Despite generally weaker sentiment in the property market, he believed sentiments toward property stocks will improve once property sales recover more strongly in 2H2021.

“We prefer property developers with good sales track record and would benefit more with the established branding to ride on the cyclical recovery,” he said.

He also noted that the property sector which used to be fragmented is now getting more concentrated with the big developers such as S P Setia Bhd, Sime Darby Property Bhd, Eco World Development Group Bhd (EcoWorld), IOI Properties Group Bhd, Gamuda Land Bhd, etc commanding a bigger chunk of the total new sales.

“These players, we reckon, could benefit the most if the sector rebounds going into next year with their scale advantage and well-located land bank with low holding costs,” he said.

For sector exposure, he likes S P Setia, EcoWorld, Sime Darby Property, IGB Bhd and LBS Bina Group Bhd. He also upgraded them to "outperform".

On EcoWorld, he said its target price (TP) of 98 sen effectively prices the group at 40% discount to its book value.

He expects the group to meet its FY21 sales target of RM2.87 billion, with sales to recover further to RM3 billion to RM4 billion levels in coming years as the economy recovers from the dearth of pandemic-wreaked damage.

“We do not discount further re-rating of the stock should the group continue its impeccable track record to scale new heights and ride out of the economic storm,” he said.

Meanwhile, he said, S P Setia remains the largest property developer in the country with more than 8,500 acres of undeveloped land that has an estimated gross development value (GDV) in excess of RM135 billion.

“Earnings visibility is also good, underpinned by unbilled sales of RM10.05 billion. Group pre-sales for FY20 was RM3.82 billion, surpassing its revised FY20 sales target of RM3.8 billion,” he said.

His TP of RM1.25 is based on an unchanged 0.4 times of FY21 price-to-book value (PBV).
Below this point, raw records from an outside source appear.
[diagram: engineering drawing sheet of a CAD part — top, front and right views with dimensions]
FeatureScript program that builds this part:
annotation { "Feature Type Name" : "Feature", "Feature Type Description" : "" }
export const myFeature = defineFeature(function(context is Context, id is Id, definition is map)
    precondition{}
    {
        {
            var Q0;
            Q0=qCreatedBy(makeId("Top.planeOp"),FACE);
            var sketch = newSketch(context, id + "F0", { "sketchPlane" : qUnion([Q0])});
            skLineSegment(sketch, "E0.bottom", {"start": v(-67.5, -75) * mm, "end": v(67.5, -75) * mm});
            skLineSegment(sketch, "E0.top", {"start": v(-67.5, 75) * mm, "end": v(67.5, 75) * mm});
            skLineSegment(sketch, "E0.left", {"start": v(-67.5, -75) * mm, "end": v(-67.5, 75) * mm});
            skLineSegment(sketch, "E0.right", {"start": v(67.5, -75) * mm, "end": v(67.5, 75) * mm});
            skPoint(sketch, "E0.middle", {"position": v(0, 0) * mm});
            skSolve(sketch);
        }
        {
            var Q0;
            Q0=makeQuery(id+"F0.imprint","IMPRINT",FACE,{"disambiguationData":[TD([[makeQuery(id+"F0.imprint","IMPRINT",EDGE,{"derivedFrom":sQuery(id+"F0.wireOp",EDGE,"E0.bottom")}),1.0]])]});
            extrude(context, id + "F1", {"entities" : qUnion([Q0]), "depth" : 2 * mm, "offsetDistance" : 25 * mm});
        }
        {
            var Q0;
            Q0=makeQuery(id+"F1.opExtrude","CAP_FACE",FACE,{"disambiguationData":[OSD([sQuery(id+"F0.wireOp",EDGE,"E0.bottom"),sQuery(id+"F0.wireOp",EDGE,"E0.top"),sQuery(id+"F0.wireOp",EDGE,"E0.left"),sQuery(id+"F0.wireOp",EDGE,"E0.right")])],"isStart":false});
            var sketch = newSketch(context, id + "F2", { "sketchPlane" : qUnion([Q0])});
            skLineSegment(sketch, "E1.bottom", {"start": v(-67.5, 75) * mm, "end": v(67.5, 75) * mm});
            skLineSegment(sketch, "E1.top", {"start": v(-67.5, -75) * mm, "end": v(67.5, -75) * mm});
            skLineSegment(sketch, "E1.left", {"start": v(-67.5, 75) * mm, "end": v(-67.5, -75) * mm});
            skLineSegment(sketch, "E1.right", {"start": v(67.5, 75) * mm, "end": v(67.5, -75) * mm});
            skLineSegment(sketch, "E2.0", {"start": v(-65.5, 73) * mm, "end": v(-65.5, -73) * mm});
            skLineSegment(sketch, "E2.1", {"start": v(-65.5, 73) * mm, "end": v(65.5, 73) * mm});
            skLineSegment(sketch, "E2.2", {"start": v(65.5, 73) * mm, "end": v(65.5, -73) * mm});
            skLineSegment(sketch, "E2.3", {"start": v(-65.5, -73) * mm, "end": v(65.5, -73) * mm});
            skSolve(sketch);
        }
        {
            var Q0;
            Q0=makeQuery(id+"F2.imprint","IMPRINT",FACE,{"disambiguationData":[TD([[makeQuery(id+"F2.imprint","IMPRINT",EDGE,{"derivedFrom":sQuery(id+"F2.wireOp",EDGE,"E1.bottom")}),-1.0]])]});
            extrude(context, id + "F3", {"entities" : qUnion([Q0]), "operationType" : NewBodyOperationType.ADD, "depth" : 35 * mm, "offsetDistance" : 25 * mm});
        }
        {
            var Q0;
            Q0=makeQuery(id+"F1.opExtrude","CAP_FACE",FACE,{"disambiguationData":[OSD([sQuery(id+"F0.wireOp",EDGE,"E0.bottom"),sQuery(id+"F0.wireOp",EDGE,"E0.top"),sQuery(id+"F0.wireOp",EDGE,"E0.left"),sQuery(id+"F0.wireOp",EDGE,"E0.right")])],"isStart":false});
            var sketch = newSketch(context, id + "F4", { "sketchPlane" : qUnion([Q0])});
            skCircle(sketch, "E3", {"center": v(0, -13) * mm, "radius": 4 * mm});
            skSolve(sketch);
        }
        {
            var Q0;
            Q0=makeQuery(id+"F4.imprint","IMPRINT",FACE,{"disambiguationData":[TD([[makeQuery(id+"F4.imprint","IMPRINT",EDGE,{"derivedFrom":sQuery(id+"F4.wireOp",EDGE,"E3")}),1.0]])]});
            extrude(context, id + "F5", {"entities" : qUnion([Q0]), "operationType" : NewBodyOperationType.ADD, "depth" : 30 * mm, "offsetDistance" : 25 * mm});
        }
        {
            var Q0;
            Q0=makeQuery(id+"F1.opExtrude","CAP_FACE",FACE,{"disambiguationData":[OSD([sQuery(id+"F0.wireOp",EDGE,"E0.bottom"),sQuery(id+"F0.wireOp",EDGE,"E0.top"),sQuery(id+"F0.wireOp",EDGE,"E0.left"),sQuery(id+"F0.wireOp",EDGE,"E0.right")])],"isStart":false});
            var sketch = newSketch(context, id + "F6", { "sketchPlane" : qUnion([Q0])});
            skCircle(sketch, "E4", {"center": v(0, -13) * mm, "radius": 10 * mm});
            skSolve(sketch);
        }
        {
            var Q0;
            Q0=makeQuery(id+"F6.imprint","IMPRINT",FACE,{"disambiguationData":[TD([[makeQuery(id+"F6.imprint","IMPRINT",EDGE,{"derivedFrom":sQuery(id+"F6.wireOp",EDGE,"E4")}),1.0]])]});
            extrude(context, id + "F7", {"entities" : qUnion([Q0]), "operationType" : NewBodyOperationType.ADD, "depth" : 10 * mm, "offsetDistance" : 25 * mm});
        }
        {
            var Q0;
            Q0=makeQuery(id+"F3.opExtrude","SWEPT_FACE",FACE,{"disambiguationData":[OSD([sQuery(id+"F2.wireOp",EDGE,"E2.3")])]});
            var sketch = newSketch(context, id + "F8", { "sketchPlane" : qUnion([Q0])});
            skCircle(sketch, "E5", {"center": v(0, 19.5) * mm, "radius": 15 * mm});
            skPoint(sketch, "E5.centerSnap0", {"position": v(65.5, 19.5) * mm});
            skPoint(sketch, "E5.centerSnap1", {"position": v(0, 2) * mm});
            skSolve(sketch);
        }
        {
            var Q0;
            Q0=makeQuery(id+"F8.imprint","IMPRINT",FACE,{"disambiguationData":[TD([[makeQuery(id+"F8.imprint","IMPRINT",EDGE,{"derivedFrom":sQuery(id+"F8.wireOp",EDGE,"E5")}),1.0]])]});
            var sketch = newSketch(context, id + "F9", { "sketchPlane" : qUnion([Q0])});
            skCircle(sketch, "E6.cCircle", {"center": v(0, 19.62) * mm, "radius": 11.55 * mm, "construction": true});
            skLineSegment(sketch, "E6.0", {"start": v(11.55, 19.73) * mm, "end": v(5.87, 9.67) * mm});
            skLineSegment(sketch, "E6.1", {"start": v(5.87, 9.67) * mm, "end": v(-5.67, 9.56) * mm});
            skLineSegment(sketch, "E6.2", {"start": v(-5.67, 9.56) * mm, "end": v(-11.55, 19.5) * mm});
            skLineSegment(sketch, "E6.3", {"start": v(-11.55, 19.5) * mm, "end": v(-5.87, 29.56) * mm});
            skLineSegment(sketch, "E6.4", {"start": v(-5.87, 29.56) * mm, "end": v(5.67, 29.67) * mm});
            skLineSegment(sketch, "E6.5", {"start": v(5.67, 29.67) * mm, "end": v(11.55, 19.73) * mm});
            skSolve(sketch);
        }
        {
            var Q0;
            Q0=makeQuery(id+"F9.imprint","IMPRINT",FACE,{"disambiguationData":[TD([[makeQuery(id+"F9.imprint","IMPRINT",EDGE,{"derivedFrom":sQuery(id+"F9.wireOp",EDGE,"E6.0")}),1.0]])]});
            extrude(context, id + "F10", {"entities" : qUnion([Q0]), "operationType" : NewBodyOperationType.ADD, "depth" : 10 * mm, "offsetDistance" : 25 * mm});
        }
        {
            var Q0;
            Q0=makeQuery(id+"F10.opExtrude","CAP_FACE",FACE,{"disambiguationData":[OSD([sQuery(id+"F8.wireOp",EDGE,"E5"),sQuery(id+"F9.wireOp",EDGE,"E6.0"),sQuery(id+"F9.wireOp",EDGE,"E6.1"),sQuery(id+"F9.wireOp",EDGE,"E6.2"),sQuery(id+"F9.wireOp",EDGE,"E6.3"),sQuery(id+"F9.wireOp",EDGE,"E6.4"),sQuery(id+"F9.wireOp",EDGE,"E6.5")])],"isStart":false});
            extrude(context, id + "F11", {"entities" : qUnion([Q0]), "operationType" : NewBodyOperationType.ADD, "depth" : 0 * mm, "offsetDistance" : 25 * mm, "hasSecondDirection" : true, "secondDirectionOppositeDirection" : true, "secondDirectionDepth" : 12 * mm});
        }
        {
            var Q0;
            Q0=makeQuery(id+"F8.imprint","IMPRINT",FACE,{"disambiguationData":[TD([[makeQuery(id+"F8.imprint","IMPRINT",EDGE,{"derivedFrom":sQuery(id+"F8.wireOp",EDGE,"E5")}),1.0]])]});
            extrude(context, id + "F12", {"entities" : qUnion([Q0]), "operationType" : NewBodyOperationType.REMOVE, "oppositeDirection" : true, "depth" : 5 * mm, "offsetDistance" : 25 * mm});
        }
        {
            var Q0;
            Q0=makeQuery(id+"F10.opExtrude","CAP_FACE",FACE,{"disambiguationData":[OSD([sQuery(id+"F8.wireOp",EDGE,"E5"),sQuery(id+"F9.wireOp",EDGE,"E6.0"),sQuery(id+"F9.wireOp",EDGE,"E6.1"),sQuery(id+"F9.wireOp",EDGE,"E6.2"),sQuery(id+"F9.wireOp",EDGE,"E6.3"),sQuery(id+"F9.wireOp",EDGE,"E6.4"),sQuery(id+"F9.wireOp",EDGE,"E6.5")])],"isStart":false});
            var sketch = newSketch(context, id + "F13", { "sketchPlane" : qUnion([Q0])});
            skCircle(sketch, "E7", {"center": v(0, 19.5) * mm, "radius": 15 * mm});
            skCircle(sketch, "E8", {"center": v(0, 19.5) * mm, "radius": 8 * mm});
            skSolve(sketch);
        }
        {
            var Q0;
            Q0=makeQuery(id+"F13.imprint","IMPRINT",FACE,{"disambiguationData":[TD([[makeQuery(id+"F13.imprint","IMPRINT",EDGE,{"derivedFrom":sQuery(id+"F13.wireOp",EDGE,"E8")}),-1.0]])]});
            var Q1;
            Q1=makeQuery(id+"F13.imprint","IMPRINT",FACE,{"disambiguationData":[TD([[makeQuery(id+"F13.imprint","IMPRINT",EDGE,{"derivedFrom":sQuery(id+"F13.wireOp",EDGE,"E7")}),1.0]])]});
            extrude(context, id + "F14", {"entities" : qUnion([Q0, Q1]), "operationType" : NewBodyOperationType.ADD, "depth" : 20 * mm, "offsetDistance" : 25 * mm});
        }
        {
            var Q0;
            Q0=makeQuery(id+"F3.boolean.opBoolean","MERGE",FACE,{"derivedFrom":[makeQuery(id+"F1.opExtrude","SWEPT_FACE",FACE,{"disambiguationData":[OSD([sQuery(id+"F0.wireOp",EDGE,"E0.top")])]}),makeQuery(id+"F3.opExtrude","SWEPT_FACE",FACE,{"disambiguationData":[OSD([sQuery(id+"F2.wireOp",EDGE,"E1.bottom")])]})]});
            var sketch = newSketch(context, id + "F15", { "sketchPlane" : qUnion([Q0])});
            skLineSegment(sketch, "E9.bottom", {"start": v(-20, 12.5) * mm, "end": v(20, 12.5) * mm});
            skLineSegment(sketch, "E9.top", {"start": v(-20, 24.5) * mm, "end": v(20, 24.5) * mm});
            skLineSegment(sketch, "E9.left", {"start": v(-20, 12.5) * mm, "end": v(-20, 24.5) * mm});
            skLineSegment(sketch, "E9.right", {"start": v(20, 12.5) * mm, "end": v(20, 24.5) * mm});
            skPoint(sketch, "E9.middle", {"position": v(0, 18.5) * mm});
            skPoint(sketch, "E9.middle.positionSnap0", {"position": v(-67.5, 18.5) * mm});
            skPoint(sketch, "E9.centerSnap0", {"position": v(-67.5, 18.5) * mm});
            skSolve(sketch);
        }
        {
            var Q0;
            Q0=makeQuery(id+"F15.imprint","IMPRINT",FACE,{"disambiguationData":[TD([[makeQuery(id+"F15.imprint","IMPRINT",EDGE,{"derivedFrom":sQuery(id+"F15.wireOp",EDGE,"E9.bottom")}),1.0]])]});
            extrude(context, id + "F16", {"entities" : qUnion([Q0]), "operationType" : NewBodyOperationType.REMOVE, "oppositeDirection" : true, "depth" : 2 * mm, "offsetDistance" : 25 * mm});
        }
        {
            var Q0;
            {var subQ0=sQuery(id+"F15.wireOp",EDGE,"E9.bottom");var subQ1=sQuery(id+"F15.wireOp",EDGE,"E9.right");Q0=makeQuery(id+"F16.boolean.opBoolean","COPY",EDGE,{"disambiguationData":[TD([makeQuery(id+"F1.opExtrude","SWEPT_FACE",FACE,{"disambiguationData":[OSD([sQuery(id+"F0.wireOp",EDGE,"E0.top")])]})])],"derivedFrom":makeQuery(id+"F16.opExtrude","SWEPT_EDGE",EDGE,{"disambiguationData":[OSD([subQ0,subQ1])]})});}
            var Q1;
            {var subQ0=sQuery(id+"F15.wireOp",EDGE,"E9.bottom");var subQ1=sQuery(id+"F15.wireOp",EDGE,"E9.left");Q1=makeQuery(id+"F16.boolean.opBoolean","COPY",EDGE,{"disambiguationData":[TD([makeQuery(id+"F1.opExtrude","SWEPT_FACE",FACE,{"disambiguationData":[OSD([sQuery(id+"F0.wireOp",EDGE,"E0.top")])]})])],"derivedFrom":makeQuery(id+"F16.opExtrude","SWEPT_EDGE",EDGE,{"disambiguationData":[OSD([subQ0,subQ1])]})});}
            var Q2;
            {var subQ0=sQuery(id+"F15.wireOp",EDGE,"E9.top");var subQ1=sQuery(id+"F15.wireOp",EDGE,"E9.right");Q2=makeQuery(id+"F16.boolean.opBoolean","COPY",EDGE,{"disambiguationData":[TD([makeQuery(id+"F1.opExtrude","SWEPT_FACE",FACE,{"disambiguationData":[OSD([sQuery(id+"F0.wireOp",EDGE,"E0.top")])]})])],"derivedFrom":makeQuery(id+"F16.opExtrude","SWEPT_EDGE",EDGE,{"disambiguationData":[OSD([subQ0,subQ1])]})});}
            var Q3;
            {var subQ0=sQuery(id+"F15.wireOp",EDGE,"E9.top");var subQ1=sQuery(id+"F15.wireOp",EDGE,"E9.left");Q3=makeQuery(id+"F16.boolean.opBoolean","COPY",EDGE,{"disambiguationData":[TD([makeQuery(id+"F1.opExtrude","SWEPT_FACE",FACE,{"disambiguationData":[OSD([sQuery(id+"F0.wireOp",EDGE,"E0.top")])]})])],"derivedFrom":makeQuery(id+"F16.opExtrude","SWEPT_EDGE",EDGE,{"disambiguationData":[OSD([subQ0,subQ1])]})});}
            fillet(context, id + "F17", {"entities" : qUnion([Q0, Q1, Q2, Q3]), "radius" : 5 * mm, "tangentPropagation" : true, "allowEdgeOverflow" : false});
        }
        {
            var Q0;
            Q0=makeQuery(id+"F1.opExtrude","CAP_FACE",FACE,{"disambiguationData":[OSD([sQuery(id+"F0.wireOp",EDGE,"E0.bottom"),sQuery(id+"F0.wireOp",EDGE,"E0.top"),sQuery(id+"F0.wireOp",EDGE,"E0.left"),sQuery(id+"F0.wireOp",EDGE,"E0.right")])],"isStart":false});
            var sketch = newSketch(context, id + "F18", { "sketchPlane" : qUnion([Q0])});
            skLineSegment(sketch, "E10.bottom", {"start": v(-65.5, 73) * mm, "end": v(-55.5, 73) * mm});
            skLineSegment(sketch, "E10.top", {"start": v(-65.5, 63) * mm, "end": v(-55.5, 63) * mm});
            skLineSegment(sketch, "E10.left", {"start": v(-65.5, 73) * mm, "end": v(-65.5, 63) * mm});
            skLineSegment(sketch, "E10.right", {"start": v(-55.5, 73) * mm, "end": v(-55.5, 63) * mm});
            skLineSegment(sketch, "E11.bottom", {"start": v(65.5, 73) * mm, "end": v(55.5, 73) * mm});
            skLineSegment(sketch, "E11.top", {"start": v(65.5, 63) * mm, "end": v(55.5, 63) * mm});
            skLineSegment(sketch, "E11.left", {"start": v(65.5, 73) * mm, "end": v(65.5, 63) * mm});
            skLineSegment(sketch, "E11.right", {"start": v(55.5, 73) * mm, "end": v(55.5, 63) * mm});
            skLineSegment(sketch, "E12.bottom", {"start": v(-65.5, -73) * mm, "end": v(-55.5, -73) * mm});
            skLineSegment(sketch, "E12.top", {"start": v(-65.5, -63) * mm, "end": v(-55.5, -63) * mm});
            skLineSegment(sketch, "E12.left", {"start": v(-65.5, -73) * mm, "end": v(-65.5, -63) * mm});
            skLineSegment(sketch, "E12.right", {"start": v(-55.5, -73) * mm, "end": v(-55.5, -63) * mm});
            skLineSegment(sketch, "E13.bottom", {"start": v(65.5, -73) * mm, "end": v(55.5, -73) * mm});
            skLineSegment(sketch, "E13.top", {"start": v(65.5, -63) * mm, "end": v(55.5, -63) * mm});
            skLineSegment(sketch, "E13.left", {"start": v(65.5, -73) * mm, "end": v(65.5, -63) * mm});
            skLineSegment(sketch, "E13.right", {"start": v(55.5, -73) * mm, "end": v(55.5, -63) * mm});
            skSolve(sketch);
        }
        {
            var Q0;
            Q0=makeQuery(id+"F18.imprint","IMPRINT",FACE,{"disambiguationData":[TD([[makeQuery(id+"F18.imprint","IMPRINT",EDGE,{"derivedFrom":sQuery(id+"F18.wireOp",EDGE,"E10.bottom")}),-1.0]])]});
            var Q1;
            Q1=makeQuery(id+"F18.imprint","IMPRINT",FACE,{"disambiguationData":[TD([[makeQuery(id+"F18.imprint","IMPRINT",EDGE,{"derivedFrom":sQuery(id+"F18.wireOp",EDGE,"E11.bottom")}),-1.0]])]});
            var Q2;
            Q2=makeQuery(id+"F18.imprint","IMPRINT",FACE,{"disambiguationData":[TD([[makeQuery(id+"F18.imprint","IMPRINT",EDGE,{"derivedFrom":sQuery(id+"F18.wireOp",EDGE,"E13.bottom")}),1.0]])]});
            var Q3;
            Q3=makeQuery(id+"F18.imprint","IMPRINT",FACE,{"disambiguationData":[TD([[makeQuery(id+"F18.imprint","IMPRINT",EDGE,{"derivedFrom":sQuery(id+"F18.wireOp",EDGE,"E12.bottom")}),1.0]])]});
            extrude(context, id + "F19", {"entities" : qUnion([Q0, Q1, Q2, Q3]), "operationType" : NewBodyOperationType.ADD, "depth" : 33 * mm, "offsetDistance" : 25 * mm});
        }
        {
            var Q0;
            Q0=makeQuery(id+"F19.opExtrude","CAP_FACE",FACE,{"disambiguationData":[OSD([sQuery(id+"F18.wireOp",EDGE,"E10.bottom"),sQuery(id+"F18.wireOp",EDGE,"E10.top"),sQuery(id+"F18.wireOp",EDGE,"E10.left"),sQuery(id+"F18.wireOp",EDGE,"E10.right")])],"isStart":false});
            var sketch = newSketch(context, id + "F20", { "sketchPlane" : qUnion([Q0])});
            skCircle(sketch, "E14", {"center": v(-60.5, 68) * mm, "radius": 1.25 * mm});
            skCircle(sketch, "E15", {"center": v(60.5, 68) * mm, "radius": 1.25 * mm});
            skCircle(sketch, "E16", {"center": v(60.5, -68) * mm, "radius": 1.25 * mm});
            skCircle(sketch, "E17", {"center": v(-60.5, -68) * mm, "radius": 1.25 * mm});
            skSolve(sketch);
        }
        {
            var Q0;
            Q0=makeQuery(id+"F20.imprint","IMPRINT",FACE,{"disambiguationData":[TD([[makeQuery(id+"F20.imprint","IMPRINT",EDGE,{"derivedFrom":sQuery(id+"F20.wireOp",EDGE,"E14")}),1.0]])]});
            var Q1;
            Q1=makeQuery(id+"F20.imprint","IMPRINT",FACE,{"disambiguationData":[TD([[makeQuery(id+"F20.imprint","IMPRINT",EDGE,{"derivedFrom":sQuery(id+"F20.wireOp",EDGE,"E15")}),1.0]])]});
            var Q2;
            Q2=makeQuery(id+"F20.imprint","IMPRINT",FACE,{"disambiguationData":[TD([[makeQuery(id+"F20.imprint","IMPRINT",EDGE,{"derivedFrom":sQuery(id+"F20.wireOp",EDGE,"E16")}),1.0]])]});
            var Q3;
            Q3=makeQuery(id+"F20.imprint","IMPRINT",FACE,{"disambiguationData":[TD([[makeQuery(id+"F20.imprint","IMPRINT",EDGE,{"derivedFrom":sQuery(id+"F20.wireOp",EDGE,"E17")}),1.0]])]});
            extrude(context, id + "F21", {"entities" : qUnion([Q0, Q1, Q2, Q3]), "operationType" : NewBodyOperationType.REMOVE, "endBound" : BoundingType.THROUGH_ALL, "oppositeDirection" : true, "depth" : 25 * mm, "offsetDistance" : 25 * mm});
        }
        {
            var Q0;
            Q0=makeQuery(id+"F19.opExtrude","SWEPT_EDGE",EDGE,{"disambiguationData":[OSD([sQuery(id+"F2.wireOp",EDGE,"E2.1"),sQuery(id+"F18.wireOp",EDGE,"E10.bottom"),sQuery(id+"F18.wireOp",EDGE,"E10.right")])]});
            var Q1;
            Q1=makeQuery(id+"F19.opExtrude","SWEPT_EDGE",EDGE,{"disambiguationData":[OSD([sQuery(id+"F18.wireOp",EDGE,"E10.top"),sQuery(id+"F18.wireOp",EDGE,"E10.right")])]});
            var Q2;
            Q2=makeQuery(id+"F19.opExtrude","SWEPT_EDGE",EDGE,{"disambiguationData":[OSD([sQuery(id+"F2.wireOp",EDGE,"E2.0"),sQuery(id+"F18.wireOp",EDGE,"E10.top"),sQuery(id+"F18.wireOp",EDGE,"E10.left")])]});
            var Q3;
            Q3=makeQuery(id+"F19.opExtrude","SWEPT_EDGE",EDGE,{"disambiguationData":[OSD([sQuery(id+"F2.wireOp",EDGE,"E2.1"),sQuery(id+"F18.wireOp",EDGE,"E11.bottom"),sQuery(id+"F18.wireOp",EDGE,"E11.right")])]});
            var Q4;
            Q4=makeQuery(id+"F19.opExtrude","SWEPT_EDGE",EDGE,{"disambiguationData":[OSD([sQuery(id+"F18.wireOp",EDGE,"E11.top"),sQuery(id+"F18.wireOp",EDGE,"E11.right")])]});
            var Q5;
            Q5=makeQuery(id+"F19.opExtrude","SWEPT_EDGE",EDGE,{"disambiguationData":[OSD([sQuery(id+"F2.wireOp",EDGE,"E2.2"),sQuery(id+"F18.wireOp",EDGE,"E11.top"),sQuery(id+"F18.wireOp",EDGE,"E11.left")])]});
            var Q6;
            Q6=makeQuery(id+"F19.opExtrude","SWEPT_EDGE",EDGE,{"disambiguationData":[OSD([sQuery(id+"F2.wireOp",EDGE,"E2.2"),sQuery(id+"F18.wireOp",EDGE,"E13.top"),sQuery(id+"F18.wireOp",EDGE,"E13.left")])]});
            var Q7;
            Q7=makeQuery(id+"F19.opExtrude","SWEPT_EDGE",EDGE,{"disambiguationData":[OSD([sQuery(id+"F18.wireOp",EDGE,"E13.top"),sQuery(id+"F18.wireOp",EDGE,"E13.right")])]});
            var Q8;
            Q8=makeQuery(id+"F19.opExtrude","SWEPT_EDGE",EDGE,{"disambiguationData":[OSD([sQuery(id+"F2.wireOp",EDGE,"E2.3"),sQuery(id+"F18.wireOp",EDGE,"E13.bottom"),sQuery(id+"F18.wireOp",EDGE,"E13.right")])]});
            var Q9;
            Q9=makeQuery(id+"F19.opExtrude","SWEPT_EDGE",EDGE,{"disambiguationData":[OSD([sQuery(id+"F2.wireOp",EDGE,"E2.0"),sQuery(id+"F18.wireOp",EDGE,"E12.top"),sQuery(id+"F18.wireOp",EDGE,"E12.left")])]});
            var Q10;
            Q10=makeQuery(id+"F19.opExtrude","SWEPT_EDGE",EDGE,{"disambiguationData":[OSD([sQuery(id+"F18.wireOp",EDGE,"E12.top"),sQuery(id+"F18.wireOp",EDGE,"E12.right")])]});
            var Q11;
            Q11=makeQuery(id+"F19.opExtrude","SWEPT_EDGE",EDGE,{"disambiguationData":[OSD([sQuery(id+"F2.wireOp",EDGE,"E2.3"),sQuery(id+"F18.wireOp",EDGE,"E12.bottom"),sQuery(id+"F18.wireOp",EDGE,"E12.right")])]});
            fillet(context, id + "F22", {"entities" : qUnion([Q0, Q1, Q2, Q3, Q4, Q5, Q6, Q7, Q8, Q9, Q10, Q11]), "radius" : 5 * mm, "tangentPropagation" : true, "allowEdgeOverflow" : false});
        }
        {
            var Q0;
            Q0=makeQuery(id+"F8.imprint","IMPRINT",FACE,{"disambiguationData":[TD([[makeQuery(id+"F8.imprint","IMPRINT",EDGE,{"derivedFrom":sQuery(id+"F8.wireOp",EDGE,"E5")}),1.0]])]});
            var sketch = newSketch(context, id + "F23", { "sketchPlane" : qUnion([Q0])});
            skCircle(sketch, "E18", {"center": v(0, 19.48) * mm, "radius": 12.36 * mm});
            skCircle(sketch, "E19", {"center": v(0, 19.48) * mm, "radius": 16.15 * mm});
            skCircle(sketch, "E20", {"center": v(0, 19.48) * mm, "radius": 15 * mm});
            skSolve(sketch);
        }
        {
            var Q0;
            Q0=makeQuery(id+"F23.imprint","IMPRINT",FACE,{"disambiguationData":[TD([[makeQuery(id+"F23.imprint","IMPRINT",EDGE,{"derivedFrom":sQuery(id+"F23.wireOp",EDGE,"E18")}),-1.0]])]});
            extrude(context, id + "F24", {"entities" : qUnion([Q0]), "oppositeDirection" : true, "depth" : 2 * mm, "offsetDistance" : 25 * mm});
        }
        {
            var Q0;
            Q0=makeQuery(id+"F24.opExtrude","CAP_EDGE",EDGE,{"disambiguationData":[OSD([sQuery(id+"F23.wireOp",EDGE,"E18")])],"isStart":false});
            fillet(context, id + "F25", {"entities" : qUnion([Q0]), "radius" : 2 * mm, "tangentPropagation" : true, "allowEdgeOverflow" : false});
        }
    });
He opined that S P Setia is currently trading at an undemanding valuation of 0.3 times PBV/price-to-revalued net asset valuation, versus the industry’s 0.5 times/0.4 times.

Tan also likes Sime Darby Property (TP: 79 sen) for its strategically located landbank (at low prices) and its strong balance sheet (net gearing of 0.27 times).

“We believe that after the kitchen-sinking exercise of writing off more than RM550 million last year, the group is emerging stronger with focus on digitalisation and cost and operation efficiency,” he said.  

He opined that the group will also grow its industrial and logistics developments to support new sales for the year.

According to him, the group has a total landbank of about 20,000 acres with GDV in excess of RM80 billion.

As for IGB, he said he likes the company for the long-term attractiveness of its assets.

While the proposed listing of its commercial assets has already been approved and is currently underway, he said, the group’s other new ventures such as 18 @ Medini (a mixed development in Iskandar Malaysia), a mixed-use development project in Bangkok (six acres) and the offer for the 1.9-acre land in London are now put on hold due to the current difficult market conditions.

His TP of RM2.70 is pegged at about 65% discount to his revised net asset value (RNAV) estimates.

He also added that LBS Bina remains an attractive proposition given its entrenched position as a leading player in the domestic mass-market affordable housing segment.

He opined that its earnings visibility is healthy, underpinned by its strong unbilled sales of RM2 billion and its annual sales replenishment rate of about RM1 billion.

“Our valuation of 69 sen is pegged at about 50% discount to our RNAV estimates,” he said.